■ **WHAT IS REQUIRED**: Could you print all the entries exactly?

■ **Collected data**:
▬▬▬▬▬▬

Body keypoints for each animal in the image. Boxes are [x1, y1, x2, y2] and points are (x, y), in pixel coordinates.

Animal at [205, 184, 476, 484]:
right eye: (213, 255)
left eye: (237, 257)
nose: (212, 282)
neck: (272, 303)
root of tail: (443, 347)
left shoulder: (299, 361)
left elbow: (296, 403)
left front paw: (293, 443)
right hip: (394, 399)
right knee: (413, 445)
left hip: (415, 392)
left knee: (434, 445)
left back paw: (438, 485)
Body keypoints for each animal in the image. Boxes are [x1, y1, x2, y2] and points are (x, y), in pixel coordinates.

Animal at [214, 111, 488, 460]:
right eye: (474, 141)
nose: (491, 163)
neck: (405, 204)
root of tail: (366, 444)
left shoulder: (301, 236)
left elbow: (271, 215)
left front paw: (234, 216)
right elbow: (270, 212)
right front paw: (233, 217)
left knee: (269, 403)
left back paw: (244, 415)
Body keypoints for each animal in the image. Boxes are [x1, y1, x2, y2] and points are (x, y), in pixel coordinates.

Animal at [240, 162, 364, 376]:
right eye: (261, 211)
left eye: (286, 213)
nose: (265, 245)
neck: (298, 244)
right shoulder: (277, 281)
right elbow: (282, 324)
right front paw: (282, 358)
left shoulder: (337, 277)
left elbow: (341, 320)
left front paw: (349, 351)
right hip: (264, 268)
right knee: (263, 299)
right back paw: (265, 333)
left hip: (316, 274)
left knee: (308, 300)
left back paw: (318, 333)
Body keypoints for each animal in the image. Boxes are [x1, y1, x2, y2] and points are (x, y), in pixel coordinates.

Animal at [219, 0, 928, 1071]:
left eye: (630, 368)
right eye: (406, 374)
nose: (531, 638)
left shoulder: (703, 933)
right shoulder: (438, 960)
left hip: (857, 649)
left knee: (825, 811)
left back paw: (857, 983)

▬▬▬▬▬▬

■ **WRITTEN ANSWER**:
Body keypoints for each animal in the image. Boxes are [x1, y1, x2, y2] and points are (x, y), in pixel coordinates.

Animal at [205, 184, 476, 484]:
right eye: (213, 255)
left eye: (237, 257)
nose: (212, 282)
neck: (272, 303)
root of tail: (443, 347)
left shoulder: (299, 361)
left elbow: (296, 403)
left front paw: (293, 443)
right hip: (394, 399)
right knee: (413, 445)
left hip: (415, 392)
left knee: (434, 445)
left back paw: (438, 485)
Body keypoints for each animal in the image. Boxes are [x1, y1, x2, y2] and points are (x, y), in pixel coordinates.

Animal at [214, 111, 488, 460]:
right eye: (474, 141)
nose: (491, 163)
neck: (405, 204)
root of tail: (366, 444)
left shoulder: (301, 236)
left elbow: (271, 215)
left front paw: (234, 216)
right elbow: (270, 212)
right front paw: (233, 217)
left knee: (269, 403)
left back paw: (244, 415)
Body keypoints for each animal in the image. Boxes are [x1, y1, x2, y2] and points are (x, y), in pixel coordinates.

Animal at [240, 162, 364, 376]:
right eye: (261, 211)
left eye: (286, 213)
nose: (265, 245)
neck: (298, 244)
right shoulder: (277, 281)
right elbow: (282, 324)
right front paw: (282, 358)
left shoulder: (337, 277)
left elbow: (341, 320)
left front paw: (349, 351)
right hip: (264, 268)
right knee: (263, 299)
right back paw: (265, 333)
left hip: (316, 274)
left knee: (308, 300)
left back paw: (318, 333)
Body keypoints for each animal in the image. Boxes are [x1, y1, x2, y2] and points are (x, y), in pixel coordinates.

Animal at [219, 0, 928, 1071]:
left eye: (630, 368)
right eye: (406, 374)
nose: (531, 638)
left shoulder: (703, 933)
right shoulder: (438, 960)
left hip: (857, 649)
left knee: (825, 811)
left back paw: (857, 983)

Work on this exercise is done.